- Gegevensuittreksel
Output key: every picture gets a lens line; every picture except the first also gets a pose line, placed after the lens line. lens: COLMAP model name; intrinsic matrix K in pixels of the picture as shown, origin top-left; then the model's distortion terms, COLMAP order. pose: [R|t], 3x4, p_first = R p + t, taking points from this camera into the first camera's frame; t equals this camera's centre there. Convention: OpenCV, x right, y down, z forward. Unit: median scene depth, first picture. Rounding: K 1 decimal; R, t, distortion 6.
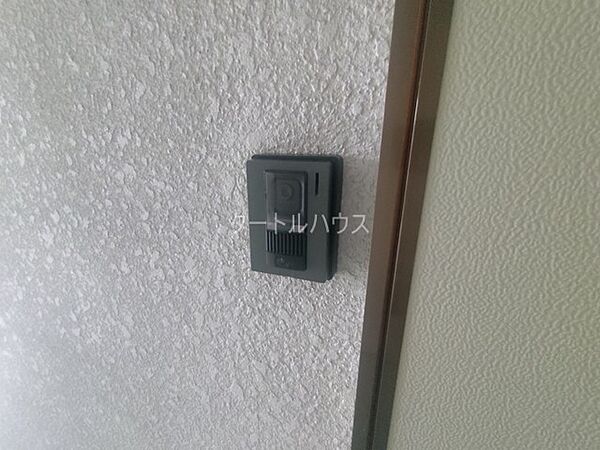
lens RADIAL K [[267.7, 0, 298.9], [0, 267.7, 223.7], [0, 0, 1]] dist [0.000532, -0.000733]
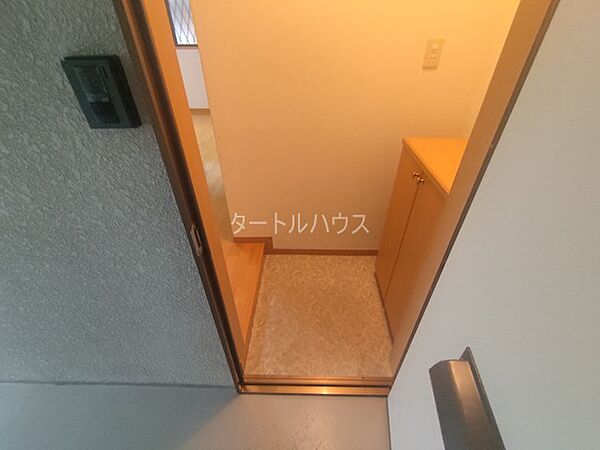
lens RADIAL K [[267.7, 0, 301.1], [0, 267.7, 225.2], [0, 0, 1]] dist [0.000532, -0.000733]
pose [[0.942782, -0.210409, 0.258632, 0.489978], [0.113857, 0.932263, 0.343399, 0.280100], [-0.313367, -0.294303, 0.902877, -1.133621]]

* * *

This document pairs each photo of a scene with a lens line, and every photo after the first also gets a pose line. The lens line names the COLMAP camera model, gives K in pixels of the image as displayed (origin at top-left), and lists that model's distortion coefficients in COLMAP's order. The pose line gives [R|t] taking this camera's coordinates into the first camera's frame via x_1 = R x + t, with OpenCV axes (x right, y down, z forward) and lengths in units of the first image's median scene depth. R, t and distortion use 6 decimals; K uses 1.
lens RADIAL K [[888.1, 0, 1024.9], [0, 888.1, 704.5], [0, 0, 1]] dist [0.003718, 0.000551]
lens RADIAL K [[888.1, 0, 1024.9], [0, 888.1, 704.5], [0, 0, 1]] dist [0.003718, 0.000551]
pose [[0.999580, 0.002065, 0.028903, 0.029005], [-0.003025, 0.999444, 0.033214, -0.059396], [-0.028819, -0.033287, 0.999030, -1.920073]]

- Uit te voeren taak
Neem de regels hierboven letterlijk over, te beginnen bij de regel met "Output key: every" en eindigend na de regel met "-0.294303, 0.902877, -1.133621]]". Laat de afbeeldingen in uw antwoord weg.

- Antwoord
Output key: every picture gets a lens line; every picture except the first also gets a pose line, placed after the lens line. lens: COLMAP model name; intrinsic matrix K in pixels of the picture as shown, origin top-left; then the model's distortion terms, COLMAP order. pose: [R|t], 3x4, p_first = R p + t, taking points from this camera into the first camera's frame; t equals this camera's centre there. Convention: OpenCV, x right, y down, z forward. Unit: median scene depth, first picture. Rounding: K 1 decimal; R, t, distortion 6.
lens RADIAL K [[267.7, 0, 298.9], [0, 267.7, 223.7], [0, 0, 1]] dist [0.000532, -0.000733]
lens RADIAL K [[267.7, 0, 301.1], [0, 267.7, 225.2], [0, 0, 1]] dist [0.000532, -0.000733]
pose [[0.942782, -0.210409, 0.258632, 0.489978], [0.113857, 0.932263, 0.343399, 0.280100], [-0.313367, -0.294303, 0.902877, -1.133621]]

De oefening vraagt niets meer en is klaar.